The industrial data revolution what founders got wrong

The Economist issued a study titled “Data, Data Everywhere” in February 2010. We had no idea how straightforward the data landscape was at the time. That is, in comparison to the factual realities we are confronted with as we move ahead to 2022. In that Economist article, I discussed how society is undergoing an “Industrial Revolution of Data,” which began with the hype around Big Data and has continued into our present era of data-driven AI.

Many in the sector expected uniformity, with greater signal and less noise, because of this revolution. Instead, there is more noise, but a stronger signal. That is to say, we are dealing with more data that are difficult issues with more potential commercial repercussions.

In addition, we have witnessed significant advancements in artificial intelligence. What does this signify in today’s digital world? Let us have a look at where we were at the time. I was on leave from UC Berkeley at the time of the Economist story, running an Intel Research lab in partnership with the school. We entirely focused on what is now known as the Internet of Things back then (IoT).

We were talking about networks of small linked sensors implanted in everything at the time — buildings, nature, even the paint on the walls — at the time. We were studying ideas and creating gadgets and systems in the hopes of being able to measure the physical world and capture its actuality as data.

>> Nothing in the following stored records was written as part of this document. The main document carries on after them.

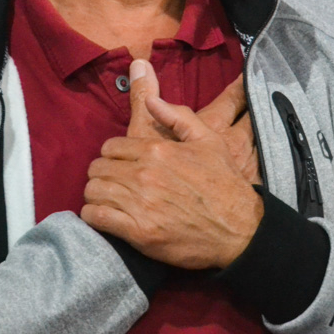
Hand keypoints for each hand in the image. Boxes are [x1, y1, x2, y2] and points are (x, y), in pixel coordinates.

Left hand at [81, 60, 262, 268]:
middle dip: (102, 174)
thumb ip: (178, 116)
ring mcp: (140, 204)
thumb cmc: (225, 183)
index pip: (110, 146)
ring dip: (97, 194)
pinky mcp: (138, 232)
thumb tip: (151, 101)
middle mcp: (145, 174)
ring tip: (107, 199)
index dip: (112, 155)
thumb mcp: (209, 140)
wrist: (240, 229)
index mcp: (157, 150)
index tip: (119, 164)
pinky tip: (103, 216)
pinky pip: (97, 218)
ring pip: (93, 191)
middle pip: (98, 168)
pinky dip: (93, 216)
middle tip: (112, 182)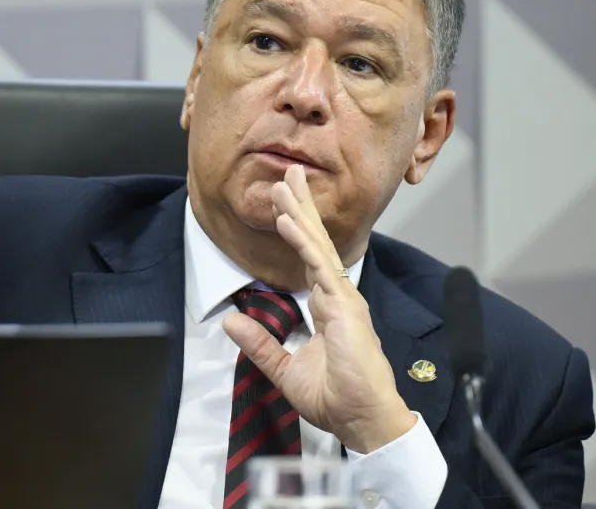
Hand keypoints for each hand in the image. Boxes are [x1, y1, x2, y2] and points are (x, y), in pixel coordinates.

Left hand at [222, 164, 417, 452]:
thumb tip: (230, 322)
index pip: (311, 258)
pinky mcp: (344, 309)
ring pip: (318, 247)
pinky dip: (303, 243)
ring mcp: (343, 300)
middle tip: (289, 174)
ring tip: (284, 184)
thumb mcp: (285, 370)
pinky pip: (320, 268)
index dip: (298, 229)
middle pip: (316, 242)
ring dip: (299, 214)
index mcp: (328, 308)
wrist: (364, 421)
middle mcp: (338, 297)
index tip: (285, 204)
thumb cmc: (338, 399)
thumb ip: (260, 345)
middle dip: (301, 207)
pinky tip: (289, 222)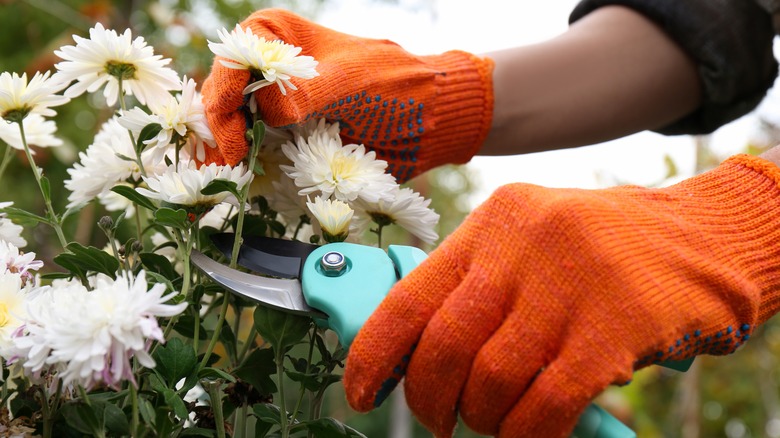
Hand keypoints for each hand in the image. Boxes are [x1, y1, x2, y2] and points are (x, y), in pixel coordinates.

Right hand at [201, 8, 493, 181]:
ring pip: (230, 128)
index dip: (224, 97)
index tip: (233, 139)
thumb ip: (309, 90)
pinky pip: (253, 153)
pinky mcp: (283, 140)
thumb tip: (267, 106)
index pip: (232, 60)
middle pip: (222, 98)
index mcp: (278, 37)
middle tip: (218, 171)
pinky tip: (234, 188)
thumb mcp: (353, 82)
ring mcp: (272, 107)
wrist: (427, 122)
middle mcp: (267, 70)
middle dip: (214, 133)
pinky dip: (243, 170)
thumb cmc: (394, 87)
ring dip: (221, 156)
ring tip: (216, 186)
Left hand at [343, 154, 779, 436]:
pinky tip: (530, 434)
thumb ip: (478, 284)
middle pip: (446, 345)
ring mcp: (571, 283)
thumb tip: (415, 353)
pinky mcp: (615, 326)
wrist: (700, 239)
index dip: (375, 353)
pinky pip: (546, 404)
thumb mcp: (530, 244)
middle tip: (440, 419)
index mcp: (493, 222)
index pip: (411, 296)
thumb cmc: (601, 250)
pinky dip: (527, 433)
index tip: (362, 391)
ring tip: (496, 422)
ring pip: (493, 380)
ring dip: (485, 419)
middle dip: (431, 399)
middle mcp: (524, 246)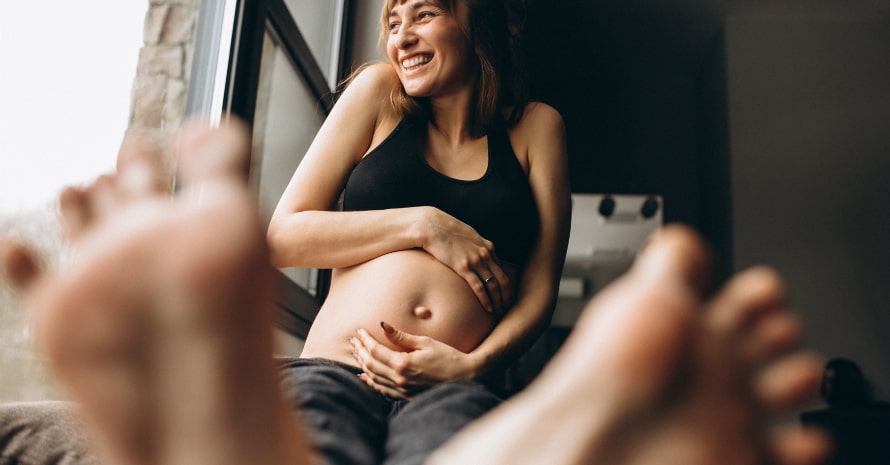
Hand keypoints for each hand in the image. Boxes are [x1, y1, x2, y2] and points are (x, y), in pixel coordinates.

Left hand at [349, 322, 478, 398]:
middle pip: (370, 364)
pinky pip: (382, 390)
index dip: (365, 340)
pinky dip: (371, 382)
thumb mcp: (425, 342)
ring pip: (374, 378)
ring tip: (356, 353)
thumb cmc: (447, 356)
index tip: (359, 331)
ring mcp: (402, 390)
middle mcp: (399, 379)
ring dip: (362, 364)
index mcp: (403, 364)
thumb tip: (383, 325)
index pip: (375, 351)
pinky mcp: (405, 396)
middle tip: (354, 340)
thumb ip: (402, 336)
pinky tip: (364, 375)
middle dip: (360, 351)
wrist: (465, 377)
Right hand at [420, 207, 510, 313]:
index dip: (505, 284)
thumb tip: (482, 257)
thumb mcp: (468, 237)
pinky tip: (488, 309)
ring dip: (498, 301)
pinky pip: (479, 288)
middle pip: (503, 279)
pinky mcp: (464, 267)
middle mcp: (485, 254)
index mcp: (488, 247)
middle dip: (506, 296)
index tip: (504, 295)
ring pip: (494, 286)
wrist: (433, 228)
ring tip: (498, 312)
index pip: (502, 270)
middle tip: (506, 307)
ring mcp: (476, 261)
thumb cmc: (448, 233)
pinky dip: (486, 300)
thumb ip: (478, 247)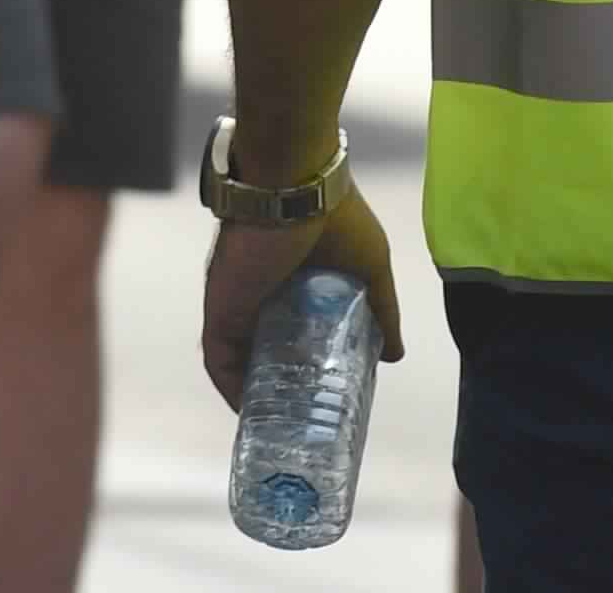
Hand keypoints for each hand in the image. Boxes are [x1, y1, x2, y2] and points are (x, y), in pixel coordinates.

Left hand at [200, 175, 403, 410]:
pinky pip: (218, 359)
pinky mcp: (220, 309)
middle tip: (306, 420)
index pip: (298, 329)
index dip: (312, 362)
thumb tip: (395, 355)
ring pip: (240, 358)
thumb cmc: (334, 215)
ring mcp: (238, 302)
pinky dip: (231, 387)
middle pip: (266, 347)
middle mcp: (262, 292)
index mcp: (294, 278)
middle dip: (283, 384)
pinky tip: (250, 414)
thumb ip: (382, 308)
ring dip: (256, 391)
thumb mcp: (372, 266)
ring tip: (280, 427)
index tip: (331, 394)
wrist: (293, 185)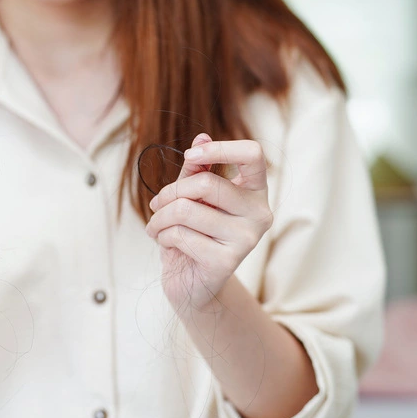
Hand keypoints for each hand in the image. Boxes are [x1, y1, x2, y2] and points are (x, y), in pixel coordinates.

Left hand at [145, 133, 272, 312]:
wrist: (191, 281)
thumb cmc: (193, 231)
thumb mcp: (193, 195)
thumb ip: (198, 168)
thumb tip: (202, 136)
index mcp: (256, 191)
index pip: (253, 154)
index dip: (218, 148)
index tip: (191, 156)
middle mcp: (259, 214)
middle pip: (206, 184)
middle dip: (170, 192)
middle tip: (157, 204)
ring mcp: (246, 239)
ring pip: (186, 210)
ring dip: (159, 217)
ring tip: (156, 225)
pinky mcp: (227, 262)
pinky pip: (180, 234)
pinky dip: (162, 236)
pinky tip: (166, 244)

We were anticipating it. However, at the time, the majority of public interest in data focused on the advent of the internet and search engines. Everyone was talking about the ease of access to massive amounts of digital data in the form of “documents” — human-generated content designed for human consumption.

Over the horizon, we could see an even larger tsunami of machine-generated data. One component of what I meant by “industrialization of data” is that, because data would be pounded out by machines, the amount would skyrocket. That is exactly what occurred. The advent of standardization was the second feature of the “Industrial Revolution of Data” that I anticipated. Simply said, if robots are creating things, they will create them, in the same way, every time, thus analyzing and integrating data from various sources should be much easier.

Standardization has parallels in the classical Industrial Revolution when all parties had an incentive to standardize on common resources like transportation and shipping, as well as product requirements. That seems to hold true for the new Data Industrial Revolution as well, with economics and other pressures driving data standardization. That did not take place. In reality, the exact reverse occurred. We saw a huge increase in “data exhaust” — the leftovers of exponentially increasing computing in the form of log files — but only a little increase in normalized data.

As a result, rather of having consistent, machine-oriented data, we now have a significant growth in the variety of data and data kinds, as well as a reduction in data governance. We began to see hostile data usage in addition to data exhaust and machine-generated data. This happened because the individuals who worked with data were motivated to use it.

Take, for example, social media data and current discussions about “fake news.” The early twenty-first century has been a massive experiment in what makes digital material go viral, not just for individuals, but also for companies and political interests seeking to reach a large audience.

Machines now create much of that information, but it created for human consumption and behavioral patterns. This contrasts with the naive “by people, for people” web of the past. In summary, today’s data production sector is extremely high volume, but it is not geared for standard data representations, at least not in the way I predicted over a decade ago.